Castella cake or bread as I call it is very similar to our maderia cake but without the butter. It is a fatless sponge but uses bread flour instead of plain. There are lots of similar recipes throughout Europe. If you don’t have a wooden box, use a loaf pan instead. In one of the videos in youtube the demonstrator has made an improvised ‘box’ by placing a smaller ready prepared cake pan inside a larger one The gap left at the sides is filled in with corrugated card boardbox panels wrapped in foil. This allowes the smaller pan to fit in snuggly and the wrapped panels also act as insulation. I’ve not made castella but I regularly make fatless sponge or fatless genoise for my fresh fruit and cream desserts. Baking in a dark cake pan rather than a light one will achieve a darker outter crust as shown in pictures of castella. The colour in castella is probably due to the caramelization of the starch syrup and high quantity of sugar which is used in the recipe. The high amount of sugar, plus the number of eggs gives the crumb it’s moist texture. Since the recipe uses bread flour and no leavening, the rise is obtained through the whisking method. As with regular fatless sponge making, it is better to beat the egg mixture on a low speed for longer rather than beat vigorously which causes the texture to be full of large holes.

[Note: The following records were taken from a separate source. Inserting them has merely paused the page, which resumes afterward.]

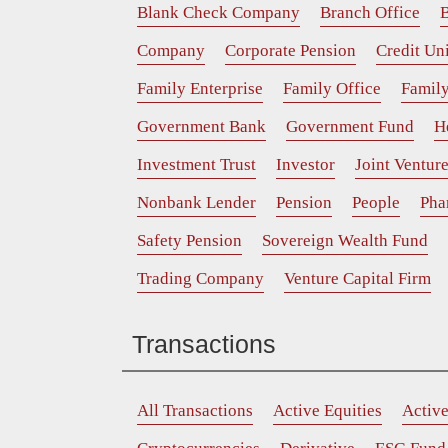
Blank Check Company
Branch Office
B
Company
Corporate Pension
Credit Un
Family Enterprise
Family Office
Family
Government Bank
Government Fund
H
Investment Trust
Investor
Joint Ventur
Nonbank Lender
Pension
People
Pha
Safety Pension
Sovereign Wealth Fund
Trading Company
Venture Capital Firm
Transactions
All Transactions
Active Equities
Activ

Thats all I can tell you about this cake or those similar to it. If you really want to try baking it in a wooden box why not email the NZ company which produces them and ask whether they have world wide outlets. I’ve seen something similar occasionally advertised on Amazon and ebay. Not every one can bake successfully in them as you can read from these reviews:
http://www.foodlovers.co.nz/forum/read.php?3,66970
However that may be more due to preparation of the box rather than the quality.